BOV investor, 73, ‘advised to redeem government bonds’ and invest in property fund - new judicial protest
32 investors file new judicial protest against Bank of Valletta alleging bank broke its own investment rules that led to property fund fiasco.
A new judicial protest on Bank of Valletta’s failed La Vallette Sicav multi-manager property fund alleges that inexperienced clients were encouraged to invest in the fund and sign a legal disclaimer that they were ‘experienced investors’.
32 new investors have added their names to 227 people who filed protests against the bank, after Finco Treasury Management flagged various breaches of the Sicav’s investment restrictions.
The new protest was signed by a claimant aged 73, who says he was advised by BOV to redeem his investments in Malta government bonds for the purpose of investing the proceeds in the property fund.
“Indeed as is evident from the Client Fact Find dated 13 February 2007 compiled by BOV, the said investor was advised to shift his holdings into the Fund,” the protest says, on the basis that he would earn 4% in income every six months and possible capital growth.
Another investor is a 95-year-old who said he is blind and suffers from a hearing impairment and that he is “unable to distinguish between a bond a share”, and goes on to state that BOV encouraged him “to invest in the Fund knowing full well that [he] was a retail customer” and that the fund was intended for experienced investors.
The protest says that the Malta Financial Services Authority had noted in its consumer complaints report for 2009 how the regulator “failed to understand” how property funds targeted for experienced investors – investors who can truly understand the risks of the product – were sold via retail bank branches, “hardly the place for sophisticated investors to visit but certainly a captive environment for retail customers.”
Last week, Bank of Valletta chairman Roderick Chalmers said the term ‘experienced investor’ was defined by the Malta Financial Services Authority and that in over 95% of cases, investors had signed a declaration confirming they were such investors.
Chalmers has played down the extent of the regulator’s examination into the bank’s La Vallette multi-manager property fund by calling it “an inquiry… and not an investigation”.
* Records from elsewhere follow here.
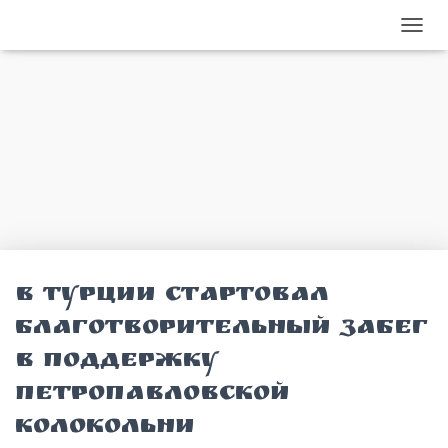
Петропавловская колокольня г.Сарапула
ПЕРЕ
В Турции стартовал
благотворительный забег
в поддержку
Петропавловской
колокольни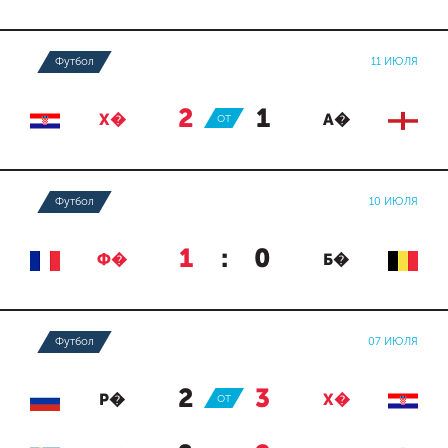
Футбол
11 ИЮЛЯ
2
:
1
Х�
ОТ
А�
Футбол
10 ИЮЛЯ
1
:
0
Ф�
Б�
Футбол
07 ИЮЛЯ
2
:
3
Р�
ОТ
Х�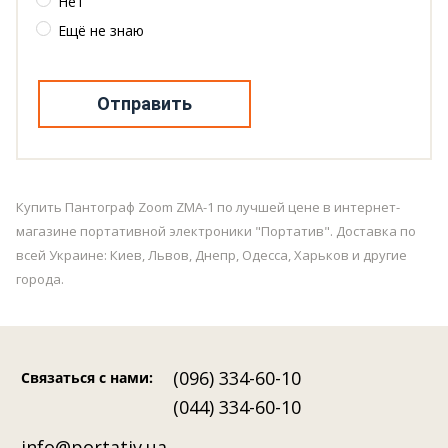
Нет
Ещё не знаю
Отправить
Купить Пантограф Zoom ZMA-1 по лучшей цене в интернет-
магазине портативной электроники "Портатив". Доставка по
всей Украине: Киев, Львов, Днепр, Одесса, Харьков и другие
города.
(096) 334-60-10
Связаться с нами
:
(044) 334-60-10
info@portativ.ua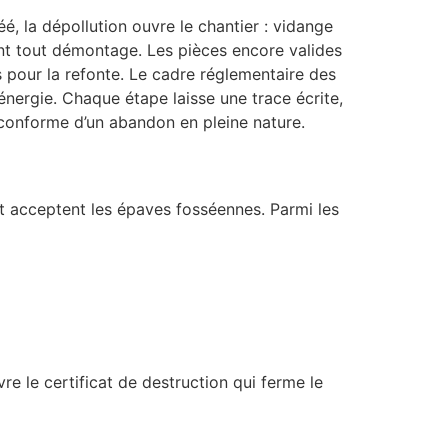
é, la dépollution ouvre le chantier : vidange
vant tout démontage. Les pièces encore valides
 pour la refonte. Le cadre réglementaire des
énergie. Chaque étape laisse une trace écrite,
e conforme d’un abandon en pleine nature.
t acceptent les épaves fosséennes. Parmi les
vre le certificat de destruction qui ferme le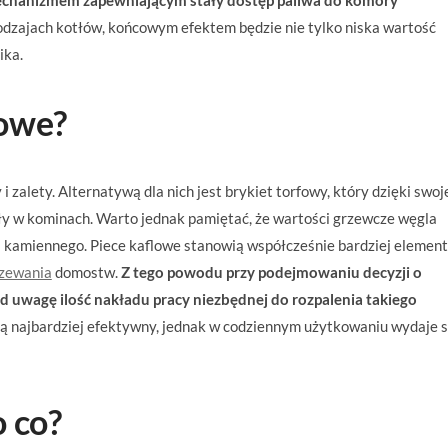
 mechanizmem zapewniającym stały dostęp paliwa do komory
dzajach kotłów, końcowym efektem będzie nie tylko niska wartość
ika.
lowe?
zalety. Alternatywą dla nich jest brykiet torfowy, który dzięki swo
y w kominach. Warto jednak pamiętać, że wartości grzewcze węgla
 kamiennego. Piece kaflowe stanowią współcześnie bardziej element
rzewania
domostw.
Z tego powodu przy podejmowaniu decyzji o
od uwagę ilość nakładu pracy niezbędnej do rozpalenia takiego
ą najbardziej efektywny, jednak w codziennym użytkowaniu wydaje s
o co?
Sources privy to the investigation by the Malta Financial Services Authority contradicted his claims. “As an examination of the fund, this is an investigation by the MFSA,” a highly-placed source said. “We’re examining particular cases, trying to establish whether there was any insider knowledge, and whether all these people who were sold the product were in reality ‘experienced investors’.
Announcing the bank’s €98 million pre-tax profits for 2010, Chalmers set much store in decrying “a mischievous and malicious insinuation” that the withdrawal of 14 million shares from the property fund in 2008 had been either “massive” or “extraordinary”, or that this was due to BOV staff and favoured clients who had access to privileged information before trading in the fund was suspended.
But the level of redemptions, €16 million in total, were much higher than any of the other nine funds held by the La Vallette Sicav during 2008.